Минут через десять, когда уже совсем стемнело и в палате стали зажигать жестяные лампы, их впустили в большую комнату, где лежало несколько больных на низких железных кроватях. На одной из них, слабо освещенной тусклым светом лампы, неподвижно вытянувшись и тяжело дыша, лежал Томашевский в жару и бреду.

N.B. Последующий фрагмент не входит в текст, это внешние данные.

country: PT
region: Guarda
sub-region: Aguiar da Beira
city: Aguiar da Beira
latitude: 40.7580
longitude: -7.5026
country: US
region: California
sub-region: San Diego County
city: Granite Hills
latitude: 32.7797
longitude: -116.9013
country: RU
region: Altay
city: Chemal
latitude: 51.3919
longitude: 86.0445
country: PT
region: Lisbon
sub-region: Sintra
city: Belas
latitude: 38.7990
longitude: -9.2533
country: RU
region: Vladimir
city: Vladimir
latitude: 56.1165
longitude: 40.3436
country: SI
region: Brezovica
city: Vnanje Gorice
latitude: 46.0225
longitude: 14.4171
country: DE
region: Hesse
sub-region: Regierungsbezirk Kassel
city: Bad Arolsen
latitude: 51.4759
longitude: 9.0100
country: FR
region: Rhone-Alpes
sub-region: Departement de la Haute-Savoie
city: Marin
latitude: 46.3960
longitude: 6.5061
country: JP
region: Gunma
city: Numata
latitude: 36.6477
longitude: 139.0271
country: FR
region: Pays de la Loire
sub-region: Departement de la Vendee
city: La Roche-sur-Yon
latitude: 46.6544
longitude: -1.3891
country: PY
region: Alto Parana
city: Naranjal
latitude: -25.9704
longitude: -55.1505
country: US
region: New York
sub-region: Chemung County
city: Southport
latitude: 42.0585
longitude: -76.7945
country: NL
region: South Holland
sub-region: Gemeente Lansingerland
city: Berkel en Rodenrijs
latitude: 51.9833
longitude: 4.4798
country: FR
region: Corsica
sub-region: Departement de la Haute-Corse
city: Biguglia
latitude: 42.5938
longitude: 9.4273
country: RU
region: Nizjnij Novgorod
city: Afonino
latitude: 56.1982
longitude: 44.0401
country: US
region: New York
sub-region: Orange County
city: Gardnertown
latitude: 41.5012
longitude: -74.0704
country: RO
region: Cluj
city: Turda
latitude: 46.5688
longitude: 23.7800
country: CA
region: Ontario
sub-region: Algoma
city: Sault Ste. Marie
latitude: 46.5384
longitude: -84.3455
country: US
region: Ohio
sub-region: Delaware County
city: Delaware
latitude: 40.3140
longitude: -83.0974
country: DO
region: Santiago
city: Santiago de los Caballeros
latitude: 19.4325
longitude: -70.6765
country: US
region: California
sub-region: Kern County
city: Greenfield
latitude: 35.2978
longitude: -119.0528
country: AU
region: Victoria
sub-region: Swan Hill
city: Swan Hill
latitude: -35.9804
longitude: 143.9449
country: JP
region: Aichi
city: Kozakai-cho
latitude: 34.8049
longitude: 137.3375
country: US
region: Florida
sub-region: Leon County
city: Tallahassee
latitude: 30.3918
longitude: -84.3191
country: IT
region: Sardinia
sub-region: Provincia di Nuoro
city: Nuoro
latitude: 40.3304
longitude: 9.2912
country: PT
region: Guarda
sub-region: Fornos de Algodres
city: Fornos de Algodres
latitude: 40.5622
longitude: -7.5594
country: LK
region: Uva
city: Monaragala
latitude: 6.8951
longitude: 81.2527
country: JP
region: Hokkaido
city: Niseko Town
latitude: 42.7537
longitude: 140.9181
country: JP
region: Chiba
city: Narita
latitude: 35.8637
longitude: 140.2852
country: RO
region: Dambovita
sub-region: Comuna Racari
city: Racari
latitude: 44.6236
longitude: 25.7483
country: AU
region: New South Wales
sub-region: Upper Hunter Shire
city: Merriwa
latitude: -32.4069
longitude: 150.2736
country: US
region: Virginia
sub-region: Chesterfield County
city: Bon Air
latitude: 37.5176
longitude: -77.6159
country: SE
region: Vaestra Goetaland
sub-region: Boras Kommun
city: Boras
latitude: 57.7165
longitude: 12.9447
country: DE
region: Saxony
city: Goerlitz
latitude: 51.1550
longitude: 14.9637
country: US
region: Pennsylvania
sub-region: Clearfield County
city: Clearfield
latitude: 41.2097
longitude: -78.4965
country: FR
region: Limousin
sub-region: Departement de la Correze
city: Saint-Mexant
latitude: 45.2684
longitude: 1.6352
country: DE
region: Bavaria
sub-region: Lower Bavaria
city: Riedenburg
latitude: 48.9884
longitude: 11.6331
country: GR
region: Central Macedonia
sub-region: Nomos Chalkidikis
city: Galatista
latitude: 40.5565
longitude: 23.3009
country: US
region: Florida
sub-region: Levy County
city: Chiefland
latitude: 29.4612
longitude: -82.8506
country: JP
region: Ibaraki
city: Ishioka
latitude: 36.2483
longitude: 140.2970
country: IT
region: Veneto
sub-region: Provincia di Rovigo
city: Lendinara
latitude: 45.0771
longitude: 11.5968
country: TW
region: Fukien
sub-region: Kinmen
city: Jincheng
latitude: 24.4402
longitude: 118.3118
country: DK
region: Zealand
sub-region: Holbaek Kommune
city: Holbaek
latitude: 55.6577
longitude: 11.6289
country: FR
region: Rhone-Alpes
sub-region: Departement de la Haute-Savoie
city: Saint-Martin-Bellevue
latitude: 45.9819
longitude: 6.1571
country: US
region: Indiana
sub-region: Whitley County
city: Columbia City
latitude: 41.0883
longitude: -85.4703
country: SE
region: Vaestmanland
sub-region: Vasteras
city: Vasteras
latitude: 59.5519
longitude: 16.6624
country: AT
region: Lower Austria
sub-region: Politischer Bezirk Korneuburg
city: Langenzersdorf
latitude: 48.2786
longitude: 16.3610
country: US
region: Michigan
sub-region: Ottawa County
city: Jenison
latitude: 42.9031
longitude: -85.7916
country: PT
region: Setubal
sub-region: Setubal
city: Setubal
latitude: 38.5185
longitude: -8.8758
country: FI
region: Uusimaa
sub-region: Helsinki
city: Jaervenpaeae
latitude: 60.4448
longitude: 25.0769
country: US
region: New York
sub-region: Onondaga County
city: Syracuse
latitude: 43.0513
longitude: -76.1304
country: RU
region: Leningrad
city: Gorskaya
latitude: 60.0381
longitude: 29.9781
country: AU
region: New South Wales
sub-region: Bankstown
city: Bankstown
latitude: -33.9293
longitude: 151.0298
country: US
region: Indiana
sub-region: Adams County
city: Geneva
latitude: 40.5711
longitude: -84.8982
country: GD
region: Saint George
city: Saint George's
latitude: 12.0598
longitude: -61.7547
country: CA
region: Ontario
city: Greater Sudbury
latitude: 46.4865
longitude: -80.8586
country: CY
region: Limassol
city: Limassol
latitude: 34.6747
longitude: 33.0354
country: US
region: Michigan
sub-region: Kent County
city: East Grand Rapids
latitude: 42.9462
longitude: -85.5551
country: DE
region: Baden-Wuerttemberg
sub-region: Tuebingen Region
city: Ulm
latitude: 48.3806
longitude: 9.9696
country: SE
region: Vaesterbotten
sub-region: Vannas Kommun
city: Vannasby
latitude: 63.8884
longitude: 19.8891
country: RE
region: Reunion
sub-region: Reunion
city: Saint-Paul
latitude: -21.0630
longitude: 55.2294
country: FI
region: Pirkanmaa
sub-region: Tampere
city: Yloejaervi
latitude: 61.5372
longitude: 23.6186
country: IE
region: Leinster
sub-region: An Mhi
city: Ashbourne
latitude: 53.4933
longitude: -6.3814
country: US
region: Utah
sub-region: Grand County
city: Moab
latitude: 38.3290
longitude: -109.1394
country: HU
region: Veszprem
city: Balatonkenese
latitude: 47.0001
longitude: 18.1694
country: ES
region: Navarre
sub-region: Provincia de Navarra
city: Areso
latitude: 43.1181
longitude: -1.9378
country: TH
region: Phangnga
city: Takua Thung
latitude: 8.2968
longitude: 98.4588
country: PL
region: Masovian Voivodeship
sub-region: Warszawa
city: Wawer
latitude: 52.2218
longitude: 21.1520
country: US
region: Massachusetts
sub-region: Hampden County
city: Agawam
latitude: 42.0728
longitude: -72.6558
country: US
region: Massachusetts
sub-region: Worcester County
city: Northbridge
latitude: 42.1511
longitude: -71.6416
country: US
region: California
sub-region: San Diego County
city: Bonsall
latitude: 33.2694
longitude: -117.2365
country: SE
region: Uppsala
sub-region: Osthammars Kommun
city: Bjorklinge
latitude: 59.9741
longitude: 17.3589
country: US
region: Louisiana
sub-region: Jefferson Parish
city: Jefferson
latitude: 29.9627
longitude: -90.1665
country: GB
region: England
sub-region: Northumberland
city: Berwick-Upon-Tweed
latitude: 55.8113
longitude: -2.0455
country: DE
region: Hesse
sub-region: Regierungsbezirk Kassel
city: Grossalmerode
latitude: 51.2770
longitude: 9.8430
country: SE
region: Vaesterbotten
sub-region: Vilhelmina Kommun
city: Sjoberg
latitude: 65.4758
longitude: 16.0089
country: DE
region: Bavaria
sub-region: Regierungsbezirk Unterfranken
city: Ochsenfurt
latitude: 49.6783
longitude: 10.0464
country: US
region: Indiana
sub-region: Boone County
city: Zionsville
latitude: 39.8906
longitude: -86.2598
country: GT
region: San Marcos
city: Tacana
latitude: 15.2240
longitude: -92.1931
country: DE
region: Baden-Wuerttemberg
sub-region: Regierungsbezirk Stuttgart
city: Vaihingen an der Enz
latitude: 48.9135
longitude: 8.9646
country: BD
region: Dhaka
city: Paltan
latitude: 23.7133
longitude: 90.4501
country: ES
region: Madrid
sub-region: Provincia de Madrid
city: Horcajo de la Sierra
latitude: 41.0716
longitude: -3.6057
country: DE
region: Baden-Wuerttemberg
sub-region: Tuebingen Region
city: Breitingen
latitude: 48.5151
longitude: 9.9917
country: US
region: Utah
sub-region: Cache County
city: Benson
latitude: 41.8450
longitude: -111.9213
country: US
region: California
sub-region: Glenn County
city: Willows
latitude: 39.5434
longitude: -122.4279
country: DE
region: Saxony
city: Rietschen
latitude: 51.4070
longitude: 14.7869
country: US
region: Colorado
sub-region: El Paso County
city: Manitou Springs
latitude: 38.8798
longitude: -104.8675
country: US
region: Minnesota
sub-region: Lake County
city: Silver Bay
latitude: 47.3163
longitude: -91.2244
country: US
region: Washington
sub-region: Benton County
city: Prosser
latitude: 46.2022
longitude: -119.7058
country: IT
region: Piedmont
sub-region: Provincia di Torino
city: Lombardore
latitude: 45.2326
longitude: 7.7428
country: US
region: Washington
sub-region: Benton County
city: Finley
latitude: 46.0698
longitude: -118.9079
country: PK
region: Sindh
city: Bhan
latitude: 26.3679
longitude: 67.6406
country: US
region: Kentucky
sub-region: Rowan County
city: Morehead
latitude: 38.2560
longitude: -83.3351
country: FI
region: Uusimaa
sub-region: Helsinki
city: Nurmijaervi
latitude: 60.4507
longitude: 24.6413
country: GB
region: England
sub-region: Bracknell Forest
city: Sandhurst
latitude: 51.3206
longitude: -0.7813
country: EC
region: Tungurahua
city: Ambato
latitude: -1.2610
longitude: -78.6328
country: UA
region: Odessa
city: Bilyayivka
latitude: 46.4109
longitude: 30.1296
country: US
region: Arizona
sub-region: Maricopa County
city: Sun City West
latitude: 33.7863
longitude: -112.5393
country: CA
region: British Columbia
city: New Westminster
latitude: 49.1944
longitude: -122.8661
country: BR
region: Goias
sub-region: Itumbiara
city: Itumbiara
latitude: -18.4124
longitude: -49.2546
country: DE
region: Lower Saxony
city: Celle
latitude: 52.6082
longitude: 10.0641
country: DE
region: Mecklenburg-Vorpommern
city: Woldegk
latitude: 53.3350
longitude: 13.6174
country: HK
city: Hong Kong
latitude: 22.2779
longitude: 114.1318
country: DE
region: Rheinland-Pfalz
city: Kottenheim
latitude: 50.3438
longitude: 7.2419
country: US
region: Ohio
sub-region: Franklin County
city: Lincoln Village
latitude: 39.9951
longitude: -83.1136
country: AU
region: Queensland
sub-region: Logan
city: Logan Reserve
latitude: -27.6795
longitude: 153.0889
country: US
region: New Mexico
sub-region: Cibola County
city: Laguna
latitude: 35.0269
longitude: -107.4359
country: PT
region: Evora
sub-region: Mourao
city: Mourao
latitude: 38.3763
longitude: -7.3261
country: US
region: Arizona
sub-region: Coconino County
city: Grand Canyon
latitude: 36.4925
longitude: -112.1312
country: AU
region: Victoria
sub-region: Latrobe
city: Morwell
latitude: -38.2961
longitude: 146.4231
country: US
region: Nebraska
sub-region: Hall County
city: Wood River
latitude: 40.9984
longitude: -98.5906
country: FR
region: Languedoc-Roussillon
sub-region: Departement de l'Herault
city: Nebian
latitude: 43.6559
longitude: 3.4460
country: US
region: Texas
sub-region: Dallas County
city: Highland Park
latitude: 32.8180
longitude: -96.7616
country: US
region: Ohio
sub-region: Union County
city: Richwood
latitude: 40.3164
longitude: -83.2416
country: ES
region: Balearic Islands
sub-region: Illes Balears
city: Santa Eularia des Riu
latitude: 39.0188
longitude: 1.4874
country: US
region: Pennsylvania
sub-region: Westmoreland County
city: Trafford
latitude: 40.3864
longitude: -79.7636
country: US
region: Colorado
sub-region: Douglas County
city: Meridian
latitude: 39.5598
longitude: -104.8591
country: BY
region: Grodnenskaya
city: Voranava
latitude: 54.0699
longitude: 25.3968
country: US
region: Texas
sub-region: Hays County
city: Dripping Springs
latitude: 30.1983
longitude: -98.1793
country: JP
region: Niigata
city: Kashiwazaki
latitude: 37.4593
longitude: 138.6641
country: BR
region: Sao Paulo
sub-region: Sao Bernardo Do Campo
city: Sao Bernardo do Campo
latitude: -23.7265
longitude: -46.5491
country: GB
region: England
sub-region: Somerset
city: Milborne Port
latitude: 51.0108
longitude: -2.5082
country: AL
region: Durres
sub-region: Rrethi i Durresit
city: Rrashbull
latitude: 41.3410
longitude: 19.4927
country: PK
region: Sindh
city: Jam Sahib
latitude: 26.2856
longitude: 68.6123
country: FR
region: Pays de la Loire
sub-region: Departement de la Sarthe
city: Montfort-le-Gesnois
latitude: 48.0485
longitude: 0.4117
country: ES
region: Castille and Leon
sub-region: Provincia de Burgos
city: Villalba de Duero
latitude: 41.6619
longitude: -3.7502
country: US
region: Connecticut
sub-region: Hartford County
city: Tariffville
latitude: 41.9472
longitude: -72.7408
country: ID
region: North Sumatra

Он никого не узнавал и смотрел в пространство мутными, широко открытыми глазами. Овальное белое лицо его с небольшими усиками горело неестественным румянцем, голова запрокинулась, обнаруживая белую шею и двойной широкий кадык — разгадку его бархатной октавы.

— Саша! — осторожно прогудел Петр Иваныч. — Брат! Это мы… мы к тебе пришли.